Margo froze. She had not listened to a single episode, though she’d written to KC that she was a big fan. “I mean, I did. I just didn’t know it was, you know, required.”

“We do mushrooms every podcast,” Rose said gently. “That’s kind of the whole thing.”

Margo began sweating. She must have looked as terrified as she felt, because Rose softened and said, “Oh, sweetie, they’re fun! Don’t worry! You’ll have a blast! Maybe only drink half the cup.”

Margo nodded, not even able to speak.

“We all drink the whole cup,” KC said with such quiet command that Margo knew Rose wouldn’t try to argue further.

Margo thought she might start crying. How was she going to be okay to drive home? How long would she have to stay here with these scary people? When she finally did get home, how long until she could nurse Bodhi? She didn’t know anything about mushrooms or how long they stayed in your system. Yet she could not imagine leaving. She picked up the little bowl, and Rose nodded at her encouragingly. She took a sip.

“Let’s get this shit show going,” KC said, and Rose busied herself at the laptop and then started her intro to the show. While Rose was talking, Margo pulled out her phone and frantically texted Jinx: They are making me do shrooms, no idea how long this is going to be, I am so sorry I am so freaked out. She pressed send and looked up right as Rose finished speaking and was looking expectantly at Margo.

“It’s so amazing to be here,” Margo said.

About two hours in and they were still recording. Margo had no idea how they would edit this down into an hour show. Both KC and Rose had begun to look more and more like cartoon characters, their eyes glinting strangely. Biotch’s fur rippled like fields of wheat. They had discussed how they each got into OnlyFans, and Margo confessed she’d not yet posted the full vageen.

“You haven’t?!” Rose gasped.

“You’ve got to make the most of that shit,” KC said. “Give that taco a real grand entrance.”

“Absolutely,” Rose said. “I wish I’d known. Back when I started, I didn’t understand that the first time I posted vageen I should have charged, like, fifty bucks. Instead, I put it on sale, it was, like, three dollars. Do you know how sad that feels? To be like, here is my beautiful little vageen, it’s worth three dollars?”

“Darling Vageen!” KC said, in a man’s bellowing stage voice. “Most precious Vageen!”

“That’s good to know, actually,” Margo said.

“You should make, like, an advent-calendar-type countdown to your vageen!” Rose said. “And it can be your Christmas gift to all the men in the world!”

Margo suddenly imagined photoshopping her vagina to contain a tiny baby Jesus at its center, like a manger.

KC burped loudly into the microphone.

“How did you get into doing OnlyFans, KC?” Margo asked. She was becoming moderately less afraid of KC in part because KC was utterly unselfconscious. She was scratching her crotch vigorously through her leggings as Margo asked this.

“Rose made me do it,” KC said.

“I didn’t make you!”

“You did, you said, ‘KC, if you’re going to waste your life doing drugs and fucking dudes, at least make money doing it.’ I was like, sign me up!”

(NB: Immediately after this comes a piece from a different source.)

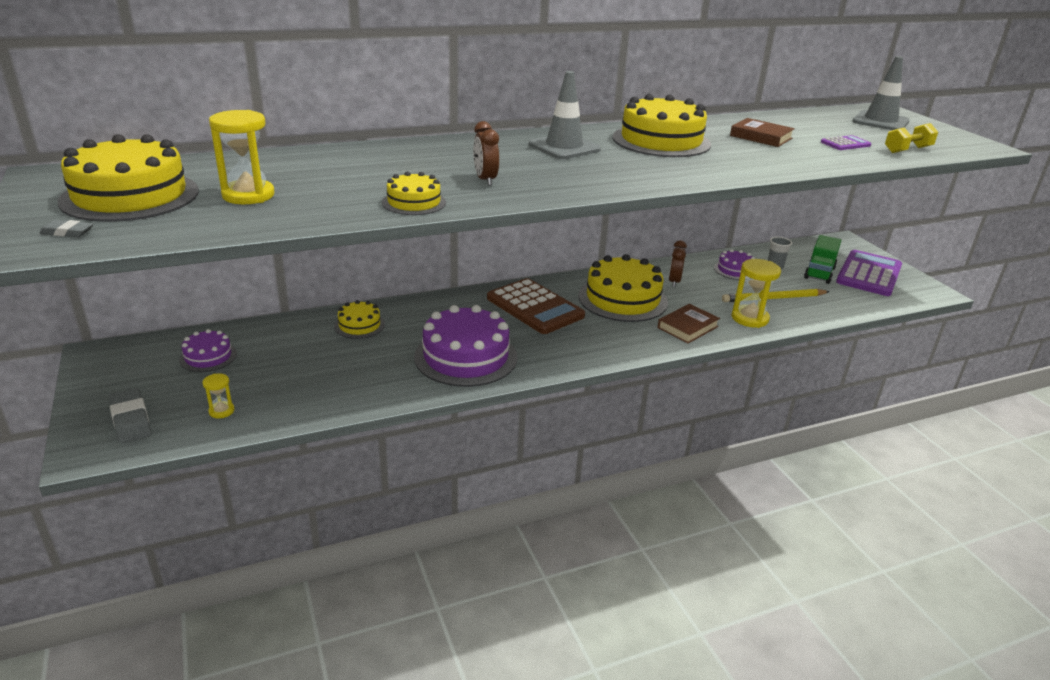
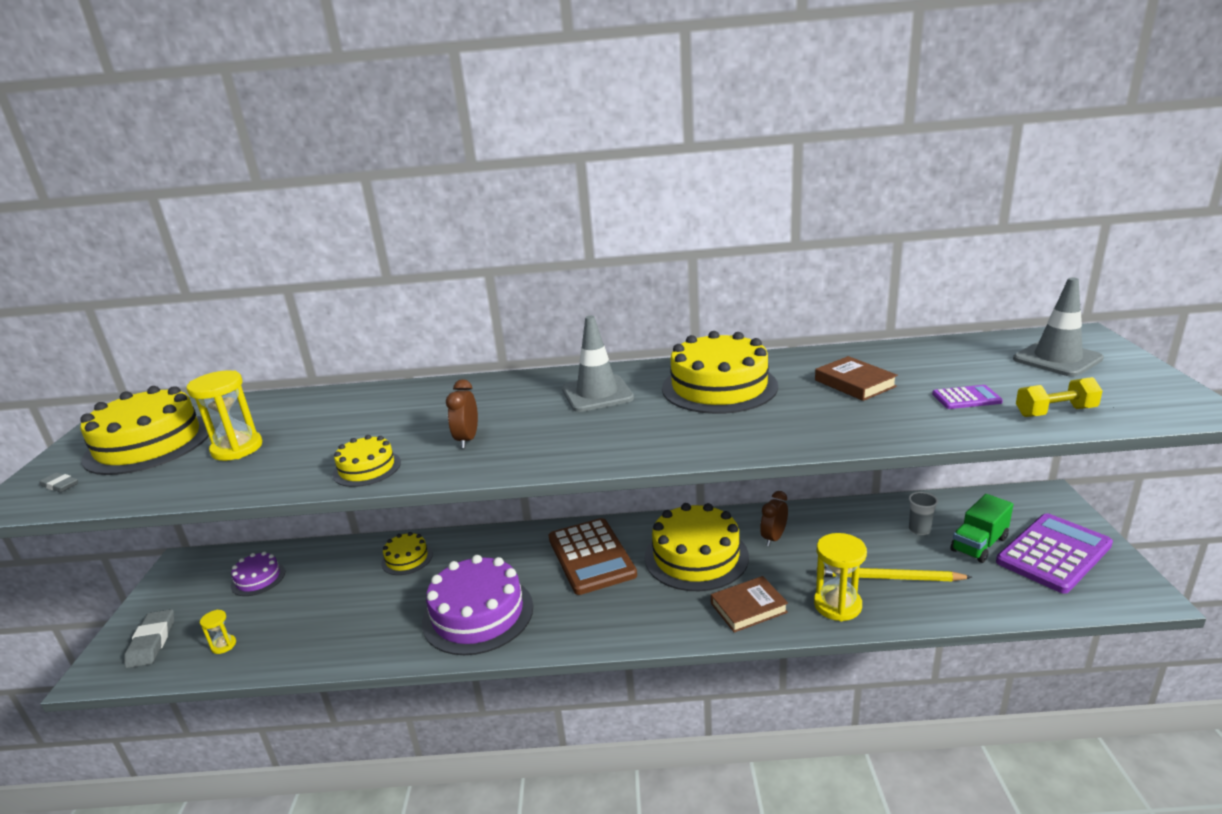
camera: 25 degrees right, 5 degrees down
(735, 270) = (862, 528): purple cake -> none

“She doesn’t care,” Rose said, smiling. “Like, about anything. I do all her money because literally she would just have millions of pounds of sand delivered to her parents’ house.”

“It’s free shipping! Rose. It’s free shipping on six hundred thousand pounds of sand. Like, how does that even make sense? Just think of how hard it would be for them to get rid of it!”

After that they all puked, and then KC said she was a sea cucumber and lay down under the desk, so the microphone picked up her voice only dimly. They discussed the men who wanted to dismember them or dissolve their bodies in acid. “It does get easier to tune out,” Rose said, “but then one day a guy will comment with something simple, like, just ‘butterface’ under one of my pictures, and I’ll start sobbing.”

“Oh, I definitely want to die,” KC said in her faraway voice. “Like every day.” Why wouldn’t she put on her headphones and sit at the mic? Why was she insisting on living in the dark, echoey shadows of the actual conversational space?

“You don’t want to actually die,” Rose said. “She’s afraid of blood; if she even sees a tiny bit of blood, she passes out.”

“That’s true. I’m very squeamish,” KC said.

“I guess my real question,” Margo said, having got caught up in her own train of thought, “is why is time only going in one direction? Like, does anybody know why?”